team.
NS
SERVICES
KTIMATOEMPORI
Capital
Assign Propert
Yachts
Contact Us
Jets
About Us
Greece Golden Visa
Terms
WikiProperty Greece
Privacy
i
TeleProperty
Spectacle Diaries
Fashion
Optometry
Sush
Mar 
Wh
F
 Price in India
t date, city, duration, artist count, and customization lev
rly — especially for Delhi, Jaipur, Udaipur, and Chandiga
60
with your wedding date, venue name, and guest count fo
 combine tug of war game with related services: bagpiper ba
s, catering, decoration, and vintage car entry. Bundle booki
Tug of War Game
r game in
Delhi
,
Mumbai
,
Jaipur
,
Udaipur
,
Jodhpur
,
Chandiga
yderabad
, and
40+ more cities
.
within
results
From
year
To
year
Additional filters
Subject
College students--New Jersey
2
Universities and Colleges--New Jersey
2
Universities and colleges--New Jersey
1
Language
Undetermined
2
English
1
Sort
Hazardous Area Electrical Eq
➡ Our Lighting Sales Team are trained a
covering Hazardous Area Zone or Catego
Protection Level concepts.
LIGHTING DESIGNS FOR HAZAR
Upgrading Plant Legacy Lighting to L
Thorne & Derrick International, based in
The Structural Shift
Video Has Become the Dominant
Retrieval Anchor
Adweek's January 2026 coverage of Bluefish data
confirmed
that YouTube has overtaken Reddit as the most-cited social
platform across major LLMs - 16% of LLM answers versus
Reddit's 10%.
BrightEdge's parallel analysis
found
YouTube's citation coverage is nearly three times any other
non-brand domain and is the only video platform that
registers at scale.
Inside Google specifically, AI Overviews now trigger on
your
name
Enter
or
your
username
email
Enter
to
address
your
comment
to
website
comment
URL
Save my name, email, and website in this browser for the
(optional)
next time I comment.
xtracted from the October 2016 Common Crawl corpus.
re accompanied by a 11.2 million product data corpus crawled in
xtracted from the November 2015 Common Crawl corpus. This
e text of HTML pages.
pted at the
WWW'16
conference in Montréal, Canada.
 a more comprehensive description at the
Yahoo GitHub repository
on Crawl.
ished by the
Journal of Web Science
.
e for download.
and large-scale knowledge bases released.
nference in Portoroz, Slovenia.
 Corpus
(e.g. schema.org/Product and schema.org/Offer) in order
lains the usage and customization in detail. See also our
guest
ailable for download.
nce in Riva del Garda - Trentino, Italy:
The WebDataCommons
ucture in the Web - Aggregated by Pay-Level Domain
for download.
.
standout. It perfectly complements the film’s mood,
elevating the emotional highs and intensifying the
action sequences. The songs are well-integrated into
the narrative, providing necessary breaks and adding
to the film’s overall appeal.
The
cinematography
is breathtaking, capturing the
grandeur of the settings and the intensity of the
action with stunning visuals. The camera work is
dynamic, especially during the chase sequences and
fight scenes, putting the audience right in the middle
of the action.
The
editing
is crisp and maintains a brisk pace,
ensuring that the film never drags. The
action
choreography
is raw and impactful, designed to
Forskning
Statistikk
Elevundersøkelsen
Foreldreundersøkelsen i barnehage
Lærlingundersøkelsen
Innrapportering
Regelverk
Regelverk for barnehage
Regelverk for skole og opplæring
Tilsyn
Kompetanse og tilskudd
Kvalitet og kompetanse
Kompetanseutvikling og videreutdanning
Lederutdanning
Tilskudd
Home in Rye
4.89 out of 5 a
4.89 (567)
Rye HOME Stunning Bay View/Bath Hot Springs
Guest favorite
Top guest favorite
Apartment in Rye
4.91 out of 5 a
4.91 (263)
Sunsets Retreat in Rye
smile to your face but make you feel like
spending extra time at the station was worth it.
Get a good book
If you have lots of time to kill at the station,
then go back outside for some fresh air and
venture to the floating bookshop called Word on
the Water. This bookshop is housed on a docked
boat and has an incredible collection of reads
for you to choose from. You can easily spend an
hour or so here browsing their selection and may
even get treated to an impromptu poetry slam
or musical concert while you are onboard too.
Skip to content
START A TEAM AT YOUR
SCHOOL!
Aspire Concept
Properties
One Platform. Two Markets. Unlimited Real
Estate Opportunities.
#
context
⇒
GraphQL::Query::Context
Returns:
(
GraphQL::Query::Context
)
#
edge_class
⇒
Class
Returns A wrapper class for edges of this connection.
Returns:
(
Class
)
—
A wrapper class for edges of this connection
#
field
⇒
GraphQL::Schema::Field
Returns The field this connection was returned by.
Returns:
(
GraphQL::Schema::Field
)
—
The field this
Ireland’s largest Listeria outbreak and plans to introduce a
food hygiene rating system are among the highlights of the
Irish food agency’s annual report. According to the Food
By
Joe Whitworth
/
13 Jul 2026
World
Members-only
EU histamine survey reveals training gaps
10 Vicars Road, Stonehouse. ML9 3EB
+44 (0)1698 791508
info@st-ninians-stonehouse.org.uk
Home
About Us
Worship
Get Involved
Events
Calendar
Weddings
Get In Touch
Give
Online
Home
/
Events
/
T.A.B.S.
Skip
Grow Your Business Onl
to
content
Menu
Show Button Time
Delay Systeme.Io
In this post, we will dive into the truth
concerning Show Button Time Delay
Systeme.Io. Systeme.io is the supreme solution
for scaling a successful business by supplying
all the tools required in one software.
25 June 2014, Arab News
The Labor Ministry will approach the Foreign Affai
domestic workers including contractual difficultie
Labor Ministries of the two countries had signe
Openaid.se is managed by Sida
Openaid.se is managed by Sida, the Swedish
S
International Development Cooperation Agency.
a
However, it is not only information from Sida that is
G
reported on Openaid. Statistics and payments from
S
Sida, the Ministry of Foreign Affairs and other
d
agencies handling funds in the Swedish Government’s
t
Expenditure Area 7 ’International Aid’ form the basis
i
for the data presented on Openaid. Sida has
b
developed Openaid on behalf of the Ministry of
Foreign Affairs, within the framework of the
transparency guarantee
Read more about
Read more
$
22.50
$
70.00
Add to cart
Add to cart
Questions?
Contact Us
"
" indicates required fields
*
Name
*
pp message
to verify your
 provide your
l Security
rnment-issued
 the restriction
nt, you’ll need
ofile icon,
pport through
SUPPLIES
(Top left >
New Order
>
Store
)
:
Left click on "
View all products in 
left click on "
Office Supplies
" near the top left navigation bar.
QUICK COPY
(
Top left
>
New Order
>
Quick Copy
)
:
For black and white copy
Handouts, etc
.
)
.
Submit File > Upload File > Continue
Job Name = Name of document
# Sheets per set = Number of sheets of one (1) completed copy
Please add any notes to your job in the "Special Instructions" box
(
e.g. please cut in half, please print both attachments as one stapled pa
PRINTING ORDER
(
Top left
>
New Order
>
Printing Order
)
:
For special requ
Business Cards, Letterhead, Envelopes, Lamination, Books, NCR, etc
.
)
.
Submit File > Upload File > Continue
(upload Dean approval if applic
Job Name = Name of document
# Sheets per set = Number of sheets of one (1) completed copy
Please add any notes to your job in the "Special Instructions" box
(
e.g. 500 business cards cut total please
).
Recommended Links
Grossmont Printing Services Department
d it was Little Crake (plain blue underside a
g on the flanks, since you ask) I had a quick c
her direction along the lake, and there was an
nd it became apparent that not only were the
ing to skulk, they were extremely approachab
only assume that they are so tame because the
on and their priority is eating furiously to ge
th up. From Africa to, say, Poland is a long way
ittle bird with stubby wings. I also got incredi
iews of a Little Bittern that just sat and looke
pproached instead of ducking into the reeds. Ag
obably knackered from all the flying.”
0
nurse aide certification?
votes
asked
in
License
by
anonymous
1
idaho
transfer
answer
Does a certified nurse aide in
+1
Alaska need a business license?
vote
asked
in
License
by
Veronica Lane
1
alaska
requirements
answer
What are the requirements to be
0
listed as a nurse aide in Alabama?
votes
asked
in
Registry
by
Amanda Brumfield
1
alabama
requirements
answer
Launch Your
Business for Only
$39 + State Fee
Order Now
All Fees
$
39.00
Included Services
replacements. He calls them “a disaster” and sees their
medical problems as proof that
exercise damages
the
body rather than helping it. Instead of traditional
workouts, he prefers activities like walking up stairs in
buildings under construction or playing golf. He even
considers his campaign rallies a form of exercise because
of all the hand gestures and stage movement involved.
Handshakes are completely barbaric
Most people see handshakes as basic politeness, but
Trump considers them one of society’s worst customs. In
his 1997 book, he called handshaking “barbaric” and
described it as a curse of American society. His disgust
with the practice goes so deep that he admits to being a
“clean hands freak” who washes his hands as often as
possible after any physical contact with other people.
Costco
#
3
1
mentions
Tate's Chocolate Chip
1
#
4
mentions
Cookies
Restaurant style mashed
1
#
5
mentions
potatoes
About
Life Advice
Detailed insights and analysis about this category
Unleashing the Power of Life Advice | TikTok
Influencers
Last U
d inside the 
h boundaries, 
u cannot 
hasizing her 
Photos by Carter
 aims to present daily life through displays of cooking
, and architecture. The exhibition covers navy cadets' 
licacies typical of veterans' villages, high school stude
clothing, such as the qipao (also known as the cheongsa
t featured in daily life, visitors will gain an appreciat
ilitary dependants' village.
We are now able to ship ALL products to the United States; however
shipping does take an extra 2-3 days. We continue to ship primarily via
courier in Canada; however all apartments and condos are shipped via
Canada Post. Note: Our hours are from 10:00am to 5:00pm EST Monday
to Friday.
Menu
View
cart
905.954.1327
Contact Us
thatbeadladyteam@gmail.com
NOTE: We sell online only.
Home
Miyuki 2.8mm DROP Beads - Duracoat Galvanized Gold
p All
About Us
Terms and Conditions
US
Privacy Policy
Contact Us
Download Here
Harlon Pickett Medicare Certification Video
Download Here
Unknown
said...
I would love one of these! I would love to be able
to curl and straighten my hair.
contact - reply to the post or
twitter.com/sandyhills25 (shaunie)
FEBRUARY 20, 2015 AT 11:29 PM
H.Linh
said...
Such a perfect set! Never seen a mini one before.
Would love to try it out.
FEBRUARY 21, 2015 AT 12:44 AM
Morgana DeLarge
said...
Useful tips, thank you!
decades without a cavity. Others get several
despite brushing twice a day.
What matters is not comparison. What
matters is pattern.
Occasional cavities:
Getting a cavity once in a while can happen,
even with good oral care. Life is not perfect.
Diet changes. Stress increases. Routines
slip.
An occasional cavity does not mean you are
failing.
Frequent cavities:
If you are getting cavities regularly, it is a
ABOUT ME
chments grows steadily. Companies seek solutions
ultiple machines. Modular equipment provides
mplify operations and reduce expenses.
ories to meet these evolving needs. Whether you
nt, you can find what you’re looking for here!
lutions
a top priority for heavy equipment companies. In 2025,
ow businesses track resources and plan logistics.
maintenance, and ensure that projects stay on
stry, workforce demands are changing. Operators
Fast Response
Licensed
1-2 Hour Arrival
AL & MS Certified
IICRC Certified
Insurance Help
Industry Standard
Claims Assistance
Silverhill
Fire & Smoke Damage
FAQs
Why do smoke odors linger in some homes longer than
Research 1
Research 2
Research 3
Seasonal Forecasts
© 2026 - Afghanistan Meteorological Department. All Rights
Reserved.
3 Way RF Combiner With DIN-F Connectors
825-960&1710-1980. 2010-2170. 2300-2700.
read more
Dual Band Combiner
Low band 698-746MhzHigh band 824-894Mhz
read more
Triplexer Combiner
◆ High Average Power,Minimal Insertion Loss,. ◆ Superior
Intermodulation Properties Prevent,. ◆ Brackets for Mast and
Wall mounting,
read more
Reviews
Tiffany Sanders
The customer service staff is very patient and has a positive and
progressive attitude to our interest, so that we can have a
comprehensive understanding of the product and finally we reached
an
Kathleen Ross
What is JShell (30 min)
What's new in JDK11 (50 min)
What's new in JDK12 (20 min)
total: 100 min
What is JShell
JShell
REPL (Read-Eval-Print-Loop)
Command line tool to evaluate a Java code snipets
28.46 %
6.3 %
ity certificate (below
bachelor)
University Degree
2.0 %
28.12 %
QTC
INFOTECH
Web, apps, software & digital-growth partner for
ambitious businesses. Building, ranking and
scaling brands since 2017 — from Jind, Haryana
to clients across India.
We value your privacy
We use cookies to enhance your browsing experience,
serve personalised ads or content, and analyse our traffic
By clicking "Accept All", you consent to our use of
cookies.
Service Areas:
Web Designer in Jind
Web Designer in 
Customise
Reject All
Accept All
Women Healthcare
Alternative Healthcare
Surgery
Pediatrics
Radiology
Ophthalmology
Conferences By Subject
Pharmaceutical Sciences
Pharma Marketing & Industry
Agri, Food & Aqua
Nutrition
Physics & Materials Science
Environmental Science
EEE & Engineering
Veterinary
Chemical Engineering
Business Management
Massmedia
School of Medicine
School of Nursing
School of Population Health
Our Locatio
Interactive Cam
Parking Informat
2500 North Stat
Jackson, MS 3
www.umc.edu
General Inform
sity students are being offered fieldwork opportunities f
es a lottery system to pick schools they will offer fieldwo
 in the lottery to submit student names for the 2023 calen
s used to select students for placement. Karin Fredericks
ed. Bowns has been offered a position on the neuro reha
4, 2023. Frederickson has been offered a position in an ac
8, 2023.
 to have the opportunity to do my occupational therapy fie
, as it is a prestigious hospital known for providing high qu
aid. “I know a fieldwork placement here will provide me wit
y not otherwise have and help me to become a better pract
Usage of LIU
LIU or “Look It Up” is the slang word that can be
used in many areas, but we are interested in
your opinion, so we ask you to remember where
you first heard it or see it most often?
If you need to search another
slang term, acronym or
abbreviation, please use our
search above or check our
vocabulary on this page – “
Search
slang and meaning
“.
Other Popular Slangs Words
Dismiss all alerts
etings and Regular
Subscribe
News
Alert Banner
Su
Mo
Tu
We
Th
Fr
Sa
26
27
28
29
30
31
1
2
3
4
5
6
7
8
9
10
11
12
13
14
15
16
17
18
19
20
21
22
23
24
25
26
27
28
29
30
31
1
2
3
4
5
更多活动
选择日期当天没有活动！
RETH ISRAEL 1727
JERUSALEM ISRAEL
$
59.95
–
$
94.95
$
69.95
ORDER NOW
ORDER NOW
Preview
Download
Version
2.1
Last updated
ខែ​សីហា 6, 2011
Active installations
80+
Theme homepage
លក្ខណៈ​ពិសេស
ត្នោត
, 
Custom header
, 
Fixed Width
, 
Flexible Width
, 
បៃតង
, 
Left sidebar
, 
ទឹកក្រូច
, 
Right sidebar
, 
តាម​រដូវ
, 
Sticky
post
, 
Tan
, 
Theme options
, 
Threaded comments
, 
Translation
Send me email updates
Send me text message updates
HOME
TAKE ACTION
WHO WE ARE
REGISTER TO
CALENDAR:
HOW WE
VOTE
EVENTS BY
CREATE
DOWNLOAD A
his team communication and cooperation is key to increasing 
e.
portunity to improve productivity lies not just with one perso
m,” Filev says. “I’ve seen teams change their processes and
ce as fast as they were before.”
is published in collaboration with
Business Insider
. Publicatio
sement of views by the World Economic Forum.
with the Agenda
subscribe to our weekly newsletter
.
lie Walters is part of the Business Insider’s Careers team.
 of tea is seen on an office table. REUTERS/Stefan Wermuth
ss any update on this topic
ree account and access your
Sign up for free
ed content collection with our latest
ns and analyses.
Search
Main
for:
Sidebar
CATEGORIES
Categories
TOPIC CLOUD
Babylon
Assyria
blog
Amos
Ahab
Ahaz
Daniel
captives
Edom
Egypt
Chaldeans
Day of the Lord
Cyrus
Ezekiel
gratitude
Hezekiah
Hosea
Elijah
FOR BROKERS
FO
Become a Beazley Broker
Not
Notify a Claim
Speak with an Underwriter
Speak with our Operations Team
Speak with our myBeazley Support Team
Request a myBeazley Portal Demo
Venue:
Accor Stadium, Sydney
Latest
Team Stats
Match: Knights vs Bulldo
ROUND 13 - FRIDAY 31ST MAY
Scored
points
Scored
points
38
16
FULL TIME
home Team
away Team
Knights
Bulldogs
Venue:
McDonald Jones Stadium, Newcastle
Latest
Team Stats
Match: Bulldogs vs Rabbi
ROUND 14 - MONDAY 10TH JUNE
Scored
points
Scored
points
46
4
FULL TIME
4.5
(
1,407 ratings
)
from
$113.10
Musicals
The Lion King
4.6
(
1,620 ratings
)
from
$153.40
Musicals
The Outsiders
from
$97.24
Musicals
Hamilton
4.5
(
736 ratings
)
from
::::::
Exercise aim:
Reproduce exactly, and only, the lines from the start of the entries through the one that contains "t date, city, duration, artist".

Solution for this task:
team.
NS
SERVICES
KTIMATOEMPORI
Capital
Assign Propert
Yachts
Contact Us
Jets
About Us
Greece Golden Visa
Terms
WikiProperty Greece
Privacy
i
TeleProperty
Spectacle Diaries
Fashion
Optometry
Sush
Mar 
Wh
F
 Price in India
t date, city, duration, artist count, and customization lev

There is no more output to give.